MUMBAI, India — Little by little, the crowds keep coming. Some pay at the box office with a couple of taps on their phone; others deposit handfuls of coins. There are students, office workers, prostitutes, day laborers and the homeless.
India’s film industry projects some 1,500 stories on the screen each year. Yet the crowd lining up to enter the Maratha Mandir cinema in Mumbai is there to see a film that was released 27 years ago — and has resonated so loudly that this once sumptuous 1,100-seat theater has shown it daily ever since. , except for a recess during the pandemic.

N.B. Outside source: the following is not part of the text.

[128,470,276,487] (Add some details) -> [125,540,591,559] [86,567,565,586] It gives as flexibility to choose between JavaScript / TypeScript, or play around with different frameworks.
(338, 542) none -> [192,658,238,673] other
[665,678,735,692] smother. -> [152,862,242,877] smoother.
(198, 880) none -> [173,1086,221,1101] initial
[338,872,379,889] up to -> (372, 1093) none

The film, “Dilwale Dulhania Le Jayenge”—which translates as “The Brave at Heart Will Take the Bride” and is known as “DDLJ”—tells the story of a boy who meets a girl during a time of enormous change. in India as a backdrop. The economy has just opened up, creating new possibilities. But it has also brought new tensions, as the choices offered by economic opportunity clash with the protective traditions of yesteryear.
In many ways, today’s India looks like the one in the movie. The economy is still on the rise, some 10 times bigger than it was in the mid-1990s. The forces of modernity and conservatism remain in tension. However, the sense of possibility has faded. For those left behind, the world of “DDLJ” is an escape. For those who continue to fight, he is an inspiration. And for those who have succeeded, it is a time capsule.
“It grew and grew to, you know, become a relic,” said actress Kajol, 48, who played the film’s lead Simran.
When the pandemic shut down theaters for a year, many speculated that “DDLJ”’s run on theaters would come to an end. But he’s back for his 11:30 a.m. performance at the Maratha Mandir, often drawing larger crowds than evening screenings of first-run tapes.
Some of the attendees have seen it so many times that they have lost count. Madhu Sudan Varma, a 68-year-old homeless man who works part-time feeding the neighborhood cats, comes about 20 times a month.
The woman with her head wrapped in a plastic bag? She comes daily. Everybody calls it Simran. At night, in a room she has in Kamathipura, Mumbai’s red light district, she sometimes dreams of the tape, she said. In the morning, she makes sure not to miss her performance—not even this day, when the henna she used to dye her hair hadn’t dried yet.
“DDLJ” is a love story, but it is also about giving in. Kajol’s character, Simran Singh, is raised in London following Indian traditions. On a trip through Europe, Simran meets Raj Malhotra, played by Shah Rukh Khan, a wealthy young man raised by a single father. The rest of the film deals with the couple’s efforts to persuade Simran’s conservative father to forget about the arranged marriage he had planned for her.
“Go, Simran,” his father tells him at the end, after the tape weaves through tears, fights and songs. “Live your life”.
The logic of keeping a movie in theaters for nearly three decades is simple: New features may hit or flop, but the audience for “DDLJ” is constant.